[Exercise details]: Copy out each line below that has the word "어려움을" in it.

[Extracted page text data]:
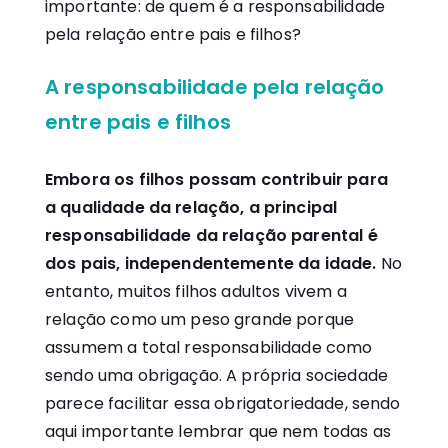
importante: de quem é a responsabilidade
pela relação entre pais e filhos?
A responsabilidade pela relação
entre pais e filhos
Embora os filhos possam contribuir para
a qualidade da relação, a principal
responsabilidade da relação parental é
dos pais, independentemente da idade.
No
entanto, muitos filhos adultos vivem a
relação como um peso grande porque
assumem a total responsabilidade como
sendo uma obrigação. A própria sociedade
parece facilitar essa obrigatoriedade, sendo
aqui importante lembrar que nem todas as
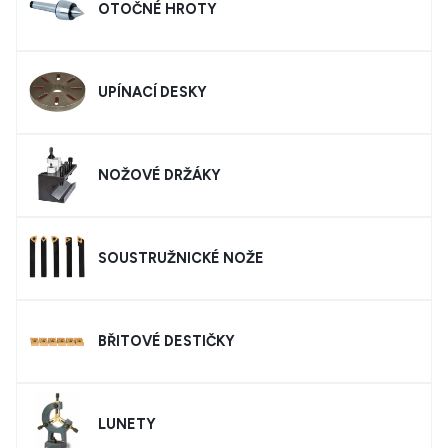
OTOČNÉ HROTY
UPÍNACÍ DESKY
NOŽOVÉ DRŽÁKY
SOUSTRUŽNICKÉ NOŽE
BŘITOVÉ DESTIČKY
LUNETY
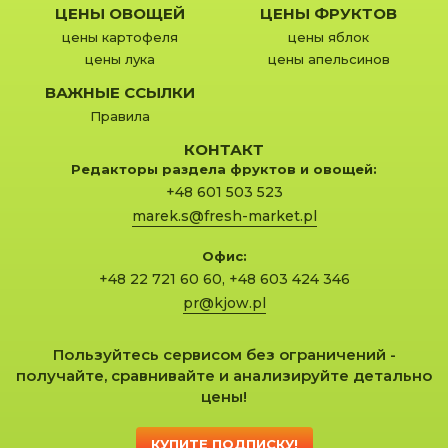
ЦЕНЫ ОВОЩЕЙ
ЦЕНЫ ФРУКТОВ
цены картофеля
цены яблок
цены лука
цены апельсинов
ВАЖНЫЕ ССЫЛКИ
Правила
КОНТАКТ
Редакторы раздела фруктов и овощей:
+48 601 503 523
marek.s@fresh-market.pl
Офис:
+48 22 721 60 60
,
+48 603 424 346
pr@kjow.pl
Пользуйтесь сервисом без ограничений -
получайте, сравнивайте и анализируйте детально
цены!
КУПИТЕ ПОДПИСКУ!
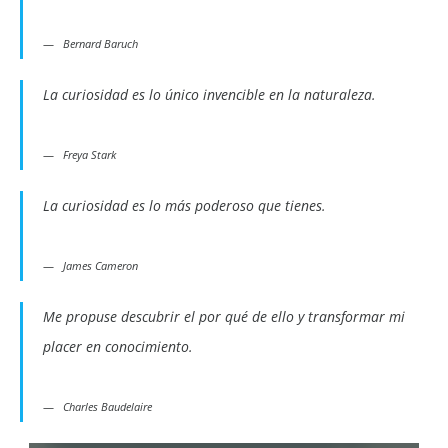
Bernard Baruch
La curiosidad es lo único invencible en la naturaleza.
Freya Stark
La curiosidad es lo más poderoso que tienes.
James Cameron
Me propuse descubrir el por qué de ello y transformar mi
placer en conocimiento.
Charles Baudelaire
* * *
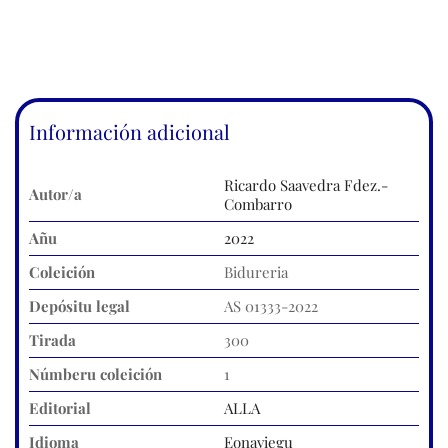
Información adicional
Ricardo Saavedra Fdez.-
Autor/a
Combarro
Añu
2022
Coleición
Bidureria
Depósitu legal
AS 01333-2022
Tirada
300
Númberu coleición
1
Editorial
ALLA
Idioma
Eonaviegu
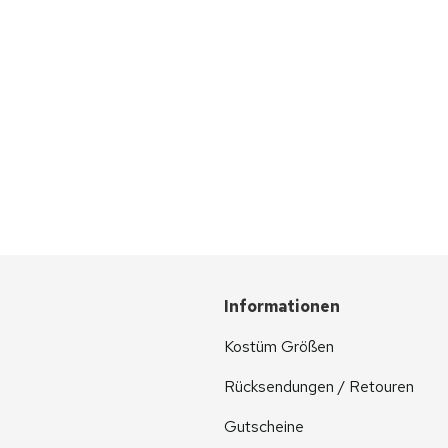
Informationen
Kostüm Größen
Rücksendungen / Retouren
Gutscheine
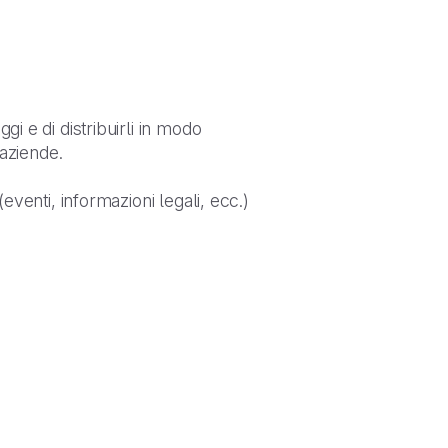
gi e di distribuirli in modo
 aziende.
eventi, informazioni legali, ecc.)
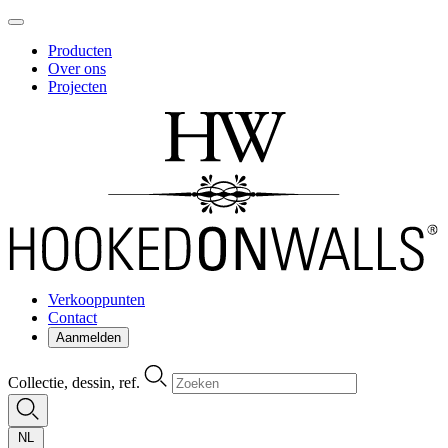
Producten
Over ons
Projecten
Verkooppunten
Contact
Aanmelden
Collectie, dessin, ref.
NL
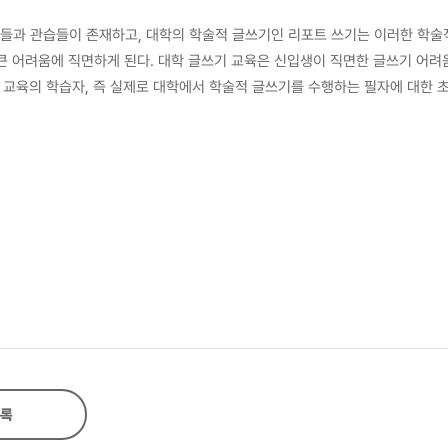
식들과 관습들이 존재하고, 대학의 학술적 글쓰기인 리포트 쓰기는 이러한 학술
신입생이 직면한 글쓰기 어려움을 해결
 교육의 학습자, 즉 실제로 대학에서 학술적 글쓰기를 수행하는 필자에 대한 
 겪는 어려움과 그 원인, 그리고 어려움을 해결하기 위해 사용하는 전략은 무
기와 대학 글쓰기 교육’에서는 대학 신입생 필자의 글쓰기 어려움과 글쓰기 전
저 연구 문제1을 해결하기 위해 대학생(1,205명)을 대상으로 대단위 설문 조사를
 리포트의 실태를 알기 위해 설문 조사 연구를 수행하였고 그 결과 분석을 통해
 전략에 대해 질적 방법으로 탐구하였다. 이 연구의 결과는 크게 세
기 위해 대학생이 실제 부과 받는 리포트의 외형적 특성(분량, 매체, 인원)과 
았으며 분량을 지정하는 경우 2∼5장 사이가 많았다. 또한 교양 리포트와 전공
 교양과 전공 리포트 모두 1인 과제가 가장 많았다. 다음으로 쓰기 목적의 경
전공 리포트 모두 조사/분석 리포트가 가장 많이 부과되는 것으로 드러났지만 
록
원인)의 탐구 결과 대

[Answer to this exercise]:
신입생이 직면한 글쓰기 어려움을 해결
 겪는 어려움과 그 원인, 그리고 어려움을 해결하기 위해 사용하는 전략은 무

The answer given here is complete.